== ACTIVITY ==
Rewrite the material with every "values" swapped for "figures" and everything else left unchanged. Leave the pictures out of your answer.

Stored data
-=-=-
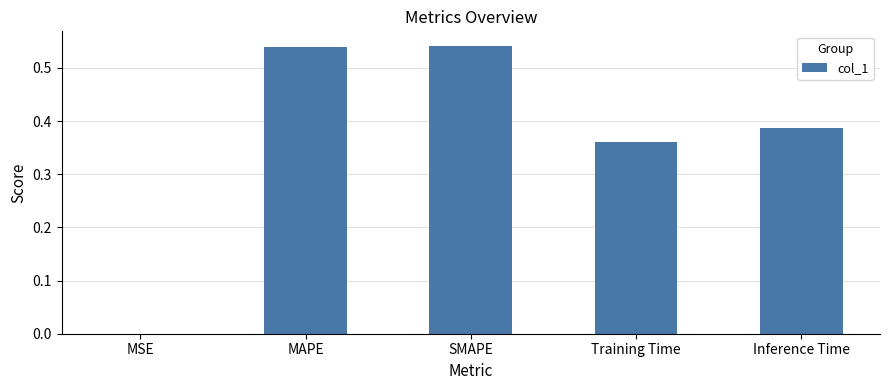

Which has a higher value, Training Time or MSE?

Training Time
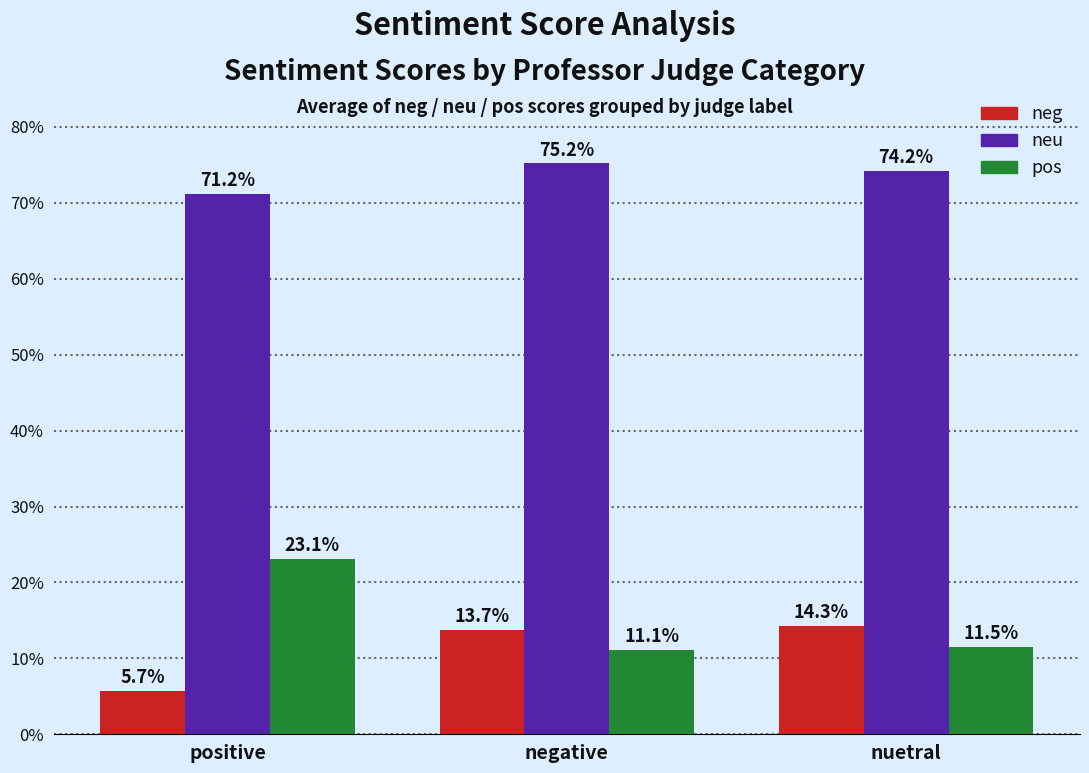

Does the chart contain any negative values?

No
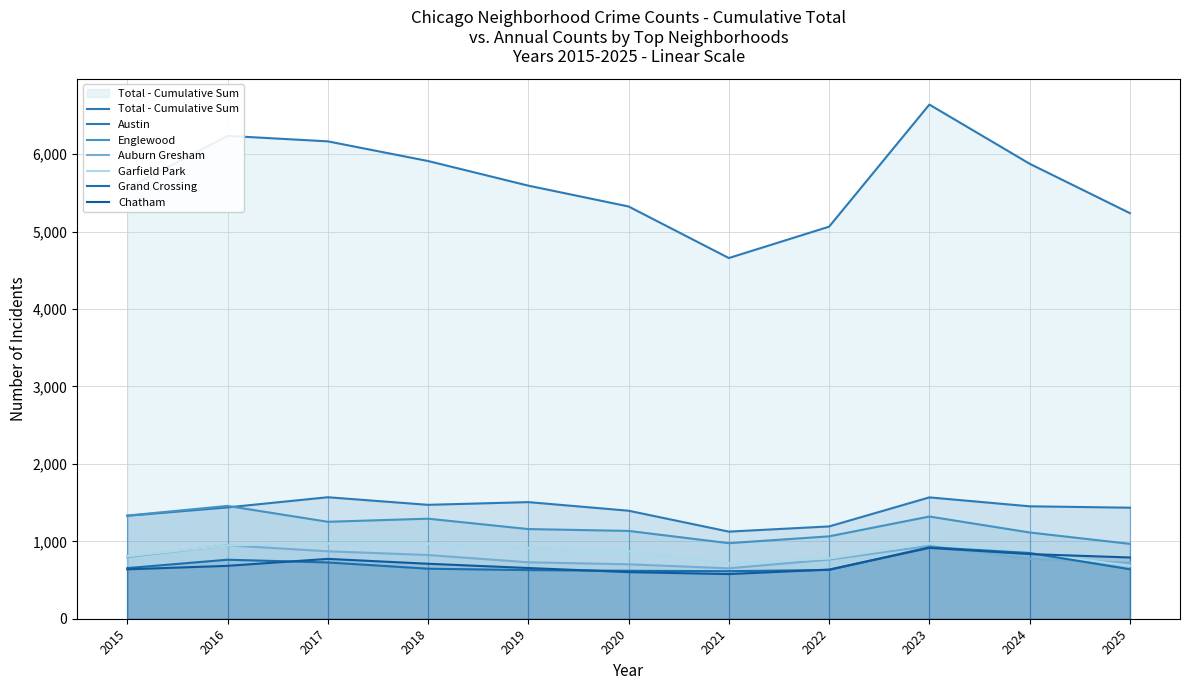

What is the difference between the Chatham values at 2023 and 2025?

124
-=-=-
== RESULT OF THE TASK ==
Which has a higher value, Training Time or MSE?

Training Time

Does the chart contain any negative figures?

No

What is the difference between the Chatham figures at 2023 and 2025?

124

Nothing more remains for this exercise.